::: STORED DATA :::
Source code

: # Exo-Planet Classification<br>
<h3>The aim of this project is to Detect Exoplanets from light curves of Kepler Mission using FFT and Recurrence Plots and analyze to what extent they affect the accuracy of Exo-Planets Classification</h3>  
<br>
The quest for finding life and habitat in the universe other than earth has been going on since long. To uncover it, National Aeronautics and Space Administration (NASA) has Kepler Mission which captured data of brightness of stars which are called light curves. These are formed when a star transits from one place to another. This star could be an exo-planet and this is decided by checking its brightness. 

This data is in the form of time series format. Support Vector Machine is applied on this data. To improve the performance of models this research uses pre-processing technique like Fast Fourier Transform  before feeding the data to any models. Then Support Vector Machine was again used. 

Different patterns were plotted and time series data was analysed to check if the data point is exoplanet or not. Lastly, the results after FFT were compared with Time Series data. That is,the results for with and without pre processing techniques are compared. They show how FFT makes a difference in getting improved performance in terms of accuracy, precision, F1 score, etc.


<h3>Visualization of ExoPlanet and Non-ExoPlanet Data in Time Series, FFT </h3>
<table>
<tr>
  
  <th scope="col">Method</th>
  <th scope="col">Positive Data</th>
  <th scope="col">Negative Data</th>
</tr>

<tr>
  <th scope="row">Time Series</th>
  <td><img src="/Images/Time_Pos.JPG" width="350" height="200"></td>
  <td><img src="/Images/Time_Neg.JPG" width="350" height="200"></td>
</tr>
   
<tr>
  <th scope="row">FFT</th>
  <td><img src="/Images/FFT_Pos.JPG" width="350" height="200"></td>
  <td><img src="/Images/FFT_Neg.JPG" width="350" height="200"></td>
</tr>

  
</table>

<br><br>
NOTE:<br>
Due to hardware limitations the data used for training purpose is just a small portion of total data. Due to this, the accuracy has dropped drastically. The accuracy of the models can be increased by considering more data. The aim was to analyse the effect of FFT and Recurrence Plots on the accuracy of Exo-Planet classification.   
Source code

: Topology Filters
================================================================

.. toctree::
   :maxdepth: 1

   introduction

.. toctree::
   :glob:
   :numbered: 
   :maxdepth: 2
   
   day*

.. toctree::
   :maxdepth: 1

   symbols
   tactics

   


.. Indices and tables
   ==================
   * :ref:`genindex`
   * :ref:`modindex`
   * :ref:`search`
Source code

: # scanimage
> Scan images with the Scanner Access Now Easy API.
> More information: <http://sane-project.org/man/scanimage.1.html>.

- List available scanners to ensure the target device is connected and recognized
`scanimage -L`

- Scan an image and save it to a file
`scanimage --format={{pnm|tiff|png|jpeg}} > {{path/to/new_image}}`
:::
[EXERCISE GOAL] Only lines that contain the string "processing" count; pick each one out of the records and copy it.

[RESULT]
This data is in the form of time series format. Support Vector Machine is applied on this data. To improve the performance of models this research uses pre-processing technique like Fast Fourier Transform  before feeding the data to any models. Then Support Vector Machine was again used. 
Different patterns were plotted and time series data was analysed to check if the data point is exoplanet or not. Lastly, the results after FFT were compared with Time Series data. That is,the results for with and without pre processing techniques are compared. They show how FFT makes a difference in getting improved performance in terms of accuracy, precision, F1 score, etc.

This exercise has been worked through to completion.